**Exercise set**
A – In the TV recap, what pops out of Pacey's locker when he opens it?
B – Write a continuation of the TV recap about Dawson and Pacey, starting right after its final sentence.

**Page extract**
========

Anyway, Dawson says that when he started seeing Jen, he built up their relationship in his mind to the level of an epic romance, when in fact, "the characters were flawed and uninspired, the love scenes were amateurish to say the least, and the ending was definitely not happy. It wasn't even tragic -- it just ended." It must be said that in this scene, Dawson's hair looks like one of those little molded-plastic wigs that you can pry off Playmobil men and women (and, of course, his looks like the woman's hairdo -- with the little points framing the face, and the ridge all around the crown the better to place the firefighter's helmet or princess's pointy hat). Pacey, like the rest of us, ignores everything Dawson just said, and reminds him that the serendipity of the Lady Killer's most recent crime, and the date -- Friday the 13th, which I'm not sure they've mentioned yet -- behoove Dawson to commemorate the day in some way. Dawson insists that he doesn't have any such thing planned, and Pacey says, "Bummer, man," and opens his locker in time for a small, illuminated, cackling corpse on a spring to pop out and practically clock him right in the face. Dawson laughs. Wing Chun coughs politely. A tumbleweed blows through her office.

========

**Available data**
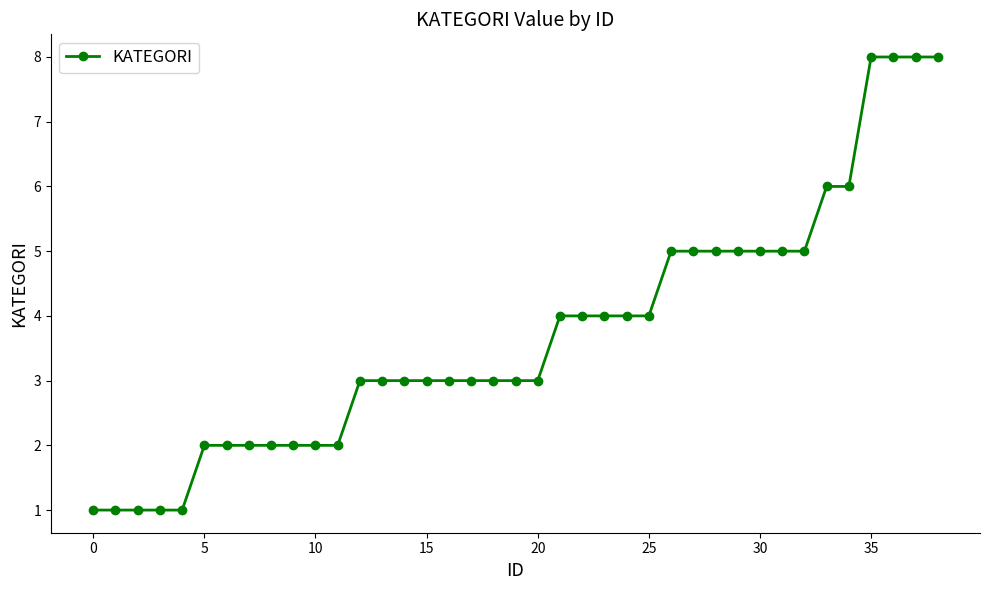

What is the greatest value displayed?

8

========

**Response list**
A – A small, illuminated, cackling corpse on a spring.

B –
In another part of the school, Jen "Lady Clairol -- no, wait, better make that Lady Nairol" Lindley rounds a corner wearing a bright cerise turtleneck that makes constructive use of her...well, breasts. They're big, she clearly knows it, so good for her, I guess. Cliff "Knoll" Elliot, wearing his Varsity jacket and being a jock -- whatever, whatever -- comes up behind her. They make the briefest small talk in history -- Jen, unloading books from her bag, even has her back to him -- and he very suddenly asks her if she wants to go out that night. "Well, that's abrupt," she observes, and then (still with her back turned) tells him that she's "kind of down on the whole dating thing after what happened last time," and he tells her that's because "the guy [she] dated wasn't any fun." As we now know, this episode was supposed to have aired before Double Date, which would have made more sense, because in the current order the last guy Jen dated was...Cliff himself. But anyway. Jen defends Dawson as "the most original and imaginative date on the planet." Joey walks in behind them and starts totally eavesdropping on their conversation, because, as I've already said, she needs a hobby. Cliff asks why, if Dawson was such a prize, Jen isn't going out with Dawson now, which Jen says is a "long story." He asks, again, about a date that night, and she hems for a minute and accepts. Joey, still watching them, pulls a pile of books out of her bags, on top of which has been placed a pretty fake-looking rubber snake. She gasps (third time this episode, folks) and flings it to the floor near Jen's feet. Cliff and Jen, both startled, jump back a little, and Jen says, "Yeah. Let me guess -- Dawson, huh?" Joey ruefully confirms that the snake can be traced to "dead Dawson," and Jen wistfully says that she admires Dawson's "sense of humour." Cliff defensively asserts, "I have humour." Dude, you need to get a refund on that ESL class you must have taken, because "have humour"? No. Jen gently says, "I -- I know." The bell rings and Cliff trips over himself getting to class. Jen fiddles with Dawson's snake. THE RUBBER TOY SNAKE.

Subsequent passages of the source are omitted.